Re: Long running task status monitoring

Posted by Paul Davis <pa...@gmail.com>.
On Fri, Jan 23, 2009 at 5:20 AM, Robert Dionne <bo...@gmail.com> wrote:
> This is very cool, I'll check it out.
>
> After a build with yesterday's changes I started seeing these exceptions
> again: http://gist.github.com/50826
>
> This was fixed (#213) a few days ago. I lowered max_open_databases on my
> machine to 50 and it still occurs. It only occurs once when running the
> tests from Futon, which all pass. However when running the tests standalone
> from the runner script, you'll see two or three. Running these requires the
> patch I submitted to couch_js.c
>
> I'll try to run this down (no pun intended :)
>

My guess is that those are erlang-ism errors. As in, they're
notifications that a gen_server was forcibly killed and then it exited
with a status other than normal. I tried adding a conditional block to
couch_file.erl that just printed a single line that the gen_server was
exiting forcefully and then exited normally to see if that would
alleviate the problem but I still seemed to be getting them. I still
think that's the right part of the code to be looking at though.

HTH,
Paul Davis

> Bob
>
>
> On Jan 22, 2009, at 11:18 PM, Damien Katz wrote:
>
>> I just checked in code to allow the checking of the status of long running
>> tasks, like view indexes and compaction.
>>
>> During a long view build or compaction, if you want to see the status of
>> what's happening, simply GET _active_tasks and you'll get back a list of
>> JSON objects describing the currently running tasks.
>>
>> Example results while 2 tasks are running:
>> [{"type":"Database Compaction","task":"speed","status":"Copied 10001 of
>> 39001 changes (25%)","pid":"<0.78.0>"},
>> {"type":"View Group Indexer","task":"speed
>> _design/test","status":"Processed 0 of 39001 changes
>> (0%)","pid":"<0.91.0>"}]
>>
>> We should probably add task tracking code for replication as well.
>>
>> -Damien
>
>

Re: Long running task status monitoring

Posted by Robert Dionne <bo...@gmail.com>.
This is very cool, I'll check it out.

After a build with yesterday's changes I started seeing these  
exceptions again: http://gist.github.com/50826

This was fixed (#213) a few days ago.
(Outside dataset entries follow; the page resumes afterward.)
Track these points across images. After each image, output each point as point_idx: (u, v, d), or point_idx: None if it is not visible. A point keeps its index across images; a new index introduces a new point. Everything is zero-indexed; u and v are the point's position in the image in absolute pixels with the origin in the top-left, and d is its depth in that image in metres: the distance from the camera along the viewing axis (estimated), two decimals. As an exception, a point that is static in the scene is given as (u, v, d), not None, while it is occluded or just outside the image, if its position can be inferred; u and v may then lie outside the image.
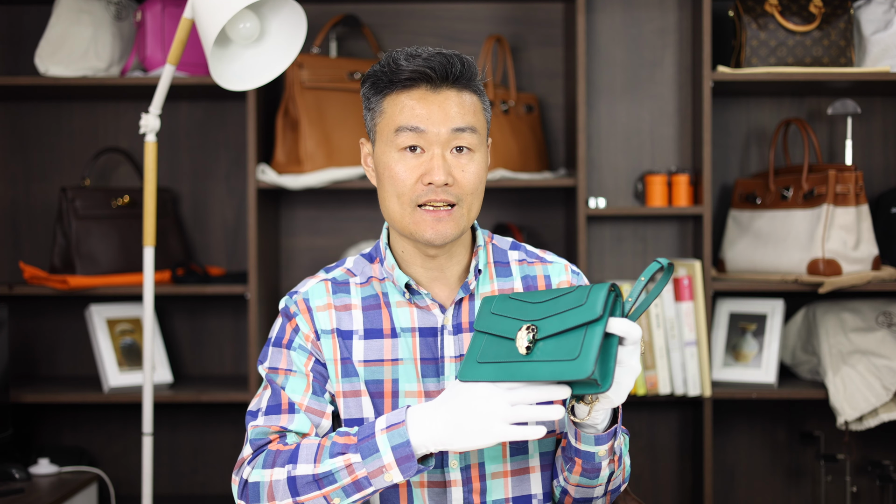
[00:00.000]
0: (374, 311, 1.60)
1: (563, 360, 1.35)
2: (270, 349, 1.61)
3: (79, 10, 2.81)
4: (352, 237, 3.08)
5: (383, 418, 1.44)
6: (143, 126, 2.47)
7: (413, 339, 1.59)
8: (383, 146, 1.56)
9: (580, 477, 1.53)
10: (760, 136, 3.07)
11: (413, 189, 1.53)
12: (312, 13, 2.99)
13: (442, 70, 1.52)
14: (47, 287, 2.81)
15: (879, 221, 2.90)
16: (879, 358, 2.73)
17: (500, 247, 1.68)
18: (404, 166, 1.53)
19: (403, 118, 1.53)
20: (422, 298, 1.60)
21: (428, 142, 1.53)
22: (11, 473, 2.62)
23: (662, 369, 2.76)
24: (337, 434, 1.47)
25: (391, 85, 1.54)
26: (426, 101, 1.53)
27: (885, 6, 2.80)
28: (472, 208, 1.56)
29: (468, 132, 1.54)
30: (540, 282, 1.65)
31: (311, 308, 1.60)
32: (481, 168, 1.56)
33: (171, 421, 3.09)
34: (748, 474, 3.09)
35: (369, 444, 1.42)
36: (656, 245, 3.07)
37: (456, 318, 1.59)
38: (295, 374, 1.58)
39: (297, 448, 1.48)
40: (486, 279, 1.64)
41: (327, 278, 1.64)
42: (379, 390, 1.57)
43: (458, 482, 1.56)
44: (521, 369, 1.38)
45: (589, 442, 1.48)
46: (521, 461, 1.59)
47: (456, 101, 1.54)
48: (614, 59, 3.06)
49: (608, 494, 1.59)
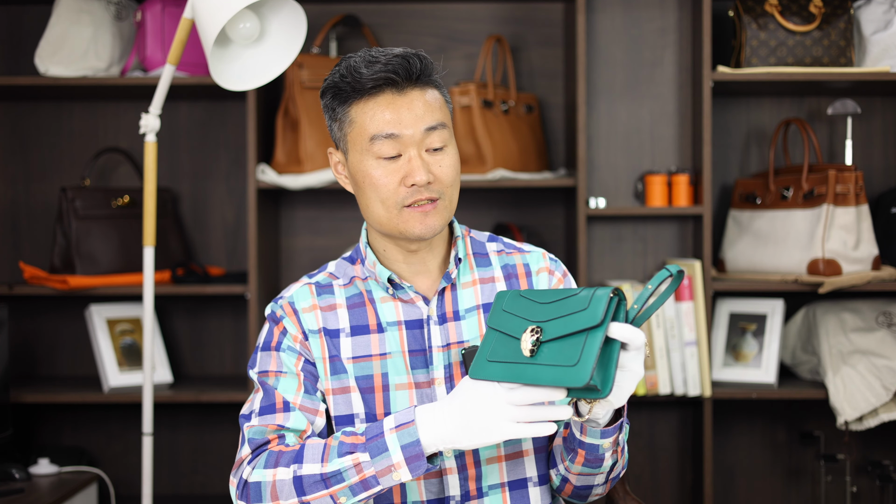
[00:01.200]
0: (360, 309, 1.62)
1: (562, 366, 1.35)
2: (259, 354, 1.63)
3: (79, 10, 2.81)
4: (352, 237, 3.08)
5: (391, 418, 1.45)
6: (143, 126, 2.47)
7: (400, 332, 1.60)
8: (358, 155, 1.57)
9: (582, 467, 1.54)
10: (760, 136, 3.07)
11: (396, 192, 1.55)
12: (312, 13, 2.99)
13: (404, 72, 1.53)
14: (47, 287, 2.81)
15: (879, 221, 2.90)
16: (879, 358, 2.73)
17: (477, 239, 1.71)
18: (383, 172, 1.55)
19: (375, 126, 1.54)
20: (405, 292, 1.62)
21: (403, 145, 1.54)
22: (11, 473, 2.62)
23: (662, 369, 2.76)
24: (343, 434, 1.48)
25: (355, 93, 1.55)
26: (395, 106, 1.54)
27: (885, 6, 2.80)
28: (452, 199, 1.59)
29: (439, 128, 1.56)
30: (520, 270, 1.68)
31: (296, 310, 1.62)
32: (455, 160, 1.59)
33: (171, 421, 3.09)
34: (748, 474, 3.09)
35: (378, 443, 1.43)
36: (656, 245, 3.08)
37: (440, 308, 1.62)
38: (286, 374, 1.59)
39: (303, 448, 1.49)
40: (467, 269, 1.66)
41: (311, 282, 1.66)
42: (369, 385, 1.59)
43: (453, 469, 1.57)
44: (525, 371, 1.39)
45: (595, 435, 1.49)
46: (514, 445, 1.60)
47: (422, 100, 1.55)
48: (614, 59, 3.06)
49: (609, 482, 1.61)
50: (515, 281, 1.67)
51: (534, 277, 1.67)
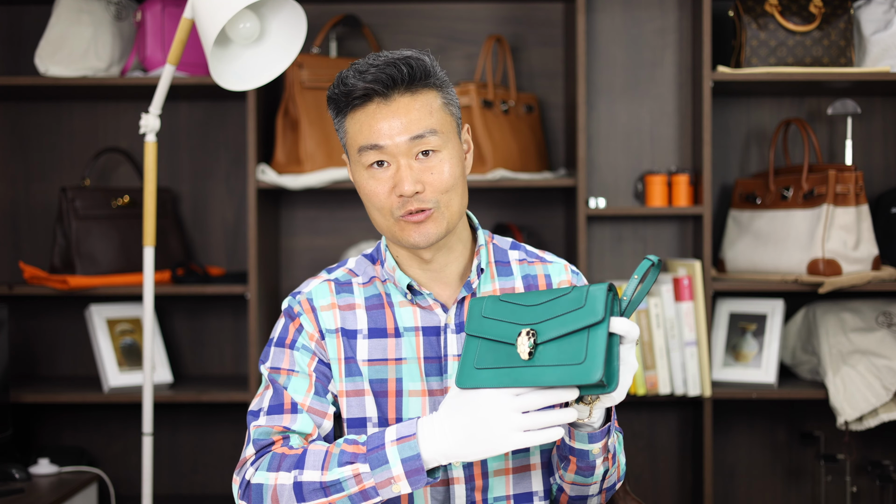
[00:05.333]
0: (378, 311, 1.61)
1: (569, 365, 1.35)
2: (273, 349, 1.62)
3: (79, 10, 2.81)
4: (352, 237, 3.08)
5: (393, 429, 1.44)
6: (143, 126, 2.47)
7: (416, 338, 1.59)
8: (353, 165, 1.58)
9: (575, 475, 1.54)
10: (760, 136, 3.07)
11: (388, 201, 1.54)
12: (312, 13, 2.99)
13: (389, 80, 1.51)
14: (47, 287, 2.81)
15: (879, 221, 2.90)
16: (879, 358, 2.73)
17: (500, 247, 1.69)
18: (375, 182, 1.54)
19: (362, 137, 1.54)
20: (424, 299, 1.61)
21: (390, 154, 1.53)
22: (11, 473, 2.62)
23: (662, 369, 2.76)
24: (345, 442, 1.47)
25: (347, 105, 1.55)
26: (379, 116, 1.52)
27: (885, 6, 2.80)
28: (450, 205, 1.55)
29: (428, 135, 1.53)
30: (540, 281, 1.66)
31: (315, 308, 1.61)
32: (453, 164, 1.55)
33: (171, 421, 3.09)
34: (748, 474, 3.09)
35: (378, 455, 1.42)
36: (656, 245, 3.07)
37: (459, 317, 1.60)
38: (297, 374, 1.58)
39: (304, 453, 1.48)
40: (488, 278, 1.64)
41: (330, 278, 1.65)
42: (383, 389, 1.58)
43: (460, 479, 1.57)
44: (525, 375, 1.37)
45: (583, 440, 1.49)
46: (522, 459, 1.60)
47: (409, 108, 1.53)
48: (614, 59, 3.06)
49: (603, 492, 1.60)
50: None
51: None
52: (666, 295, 2.76)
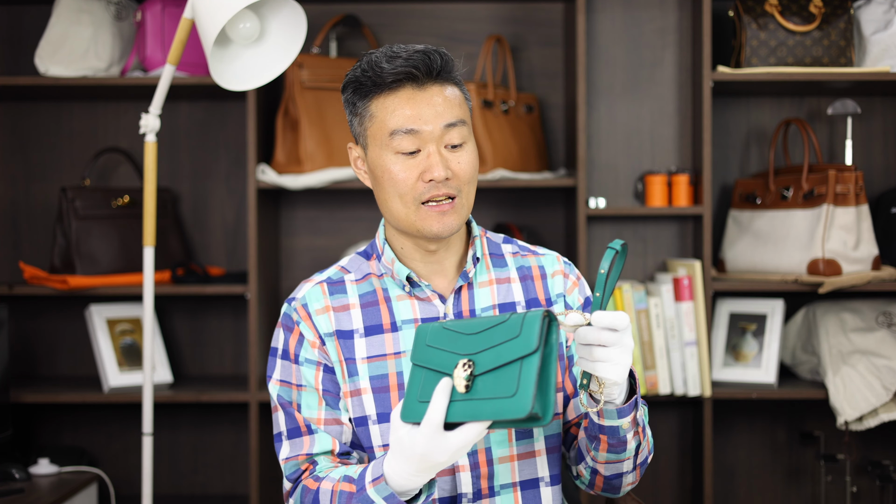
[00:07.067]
0: (373, 308, 1.62)
1: (501, 398, 1.31)
2: (278, 362, 1.63)
3: (79, 10, 2.81)
4: (352, 237, 3.08)
5: (369, 470, 1.46)
6: (143, 126, 2.47)
7: (415, 330, 1.60)
8: (378, 150, 1.57)
9: (608, 453, 1.53)
10: (760, 136, 3.07)
11: (415, 188, 1.55)
12: (312, 13, 2.99)
13: (425, 67, 1.54)
14: (47, 287, 2.81)
15: (879, 221, 2.90)
16: (879, 358, 2.73)
17: (493, 240, 1.71)
18: (403, 167, 1.55)
19: (395, 121, 1.54)
20: (422, 290, 1.62)
21: (423, 140, 1.54)
22: (11, 473, 2.62)
23: (662, 369, 2.76)
24: (344, 480, 1.50)
25: (376, 88, 1.55)
26: (415, 101, 1.54)
27: (885, 6, 2.80)
28: (469, 197, 1.59)
29: (458, 125, 1.56)
30: (535, 272, 1.68)
31: (310, 313, 1.62)
32: (474, 157, 1.59)
33: (171, 421, 3.09)
34: (748, 474, 3.09)
35: (364, 496, 1.45)
36: (656, 245, 3.08)
37: (457, 307, 1.62)
38: (306, 388, 1.60)
39: (317, 494, 1.51)
40: (483, 269, 1.66)
41: (322, 280, 1.66)
42: (384, 385, 1.59)
43: (465, 467, 1.58)
44: (462, 409, 1.33)
45: (612, 416, 1.48)
46: (526, 444, 1.60)
47: (442, 97, 1.55)
48: (614, 59, 3.06)
49: (637, 468, 1.59)
50: (531, 283, 1.66)
51: (549, 280, 1.67)
52: (666, 295, 2.76)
I lowered max_open_databases on  
my machine to 50 and it still occurs. It only occurs once when  
running the tests from Futon, which all pass. However when running  
the tests standalone from the runner script, you'll see two or three.  
Running these requires the patch I submitted to couch_js.c

I'll try to run this down (no pun intended :)

Bob


On Jan 22, 2009, at 11:18 PM, Damien Katz wrote:

> I just checked in code to allow the checking of the status of long  
> running tasks, like view indexes and compaction.
>
> During a long view build or compaction, if you want to see the  
> status of what's happening, simply GET _active_tasks and you'll get  
> back a list of JSON objects describing the currently running tasks.
>
> Example results while 2 tasks are running:
> [{"type":"Database Compaction","task":"speed","status":"Copied  
> 10001 of 39001 changes (25%)","pid":"<0.78.0>"},
> {"type":"View Group Indexer","task":"speed _design/ 
> test","status":"Processed 0 of 39001 changes (0%)","pid":"<0.91.0>"}]
>
> We should probably add task tracking code for replication as well.
>
> -Damien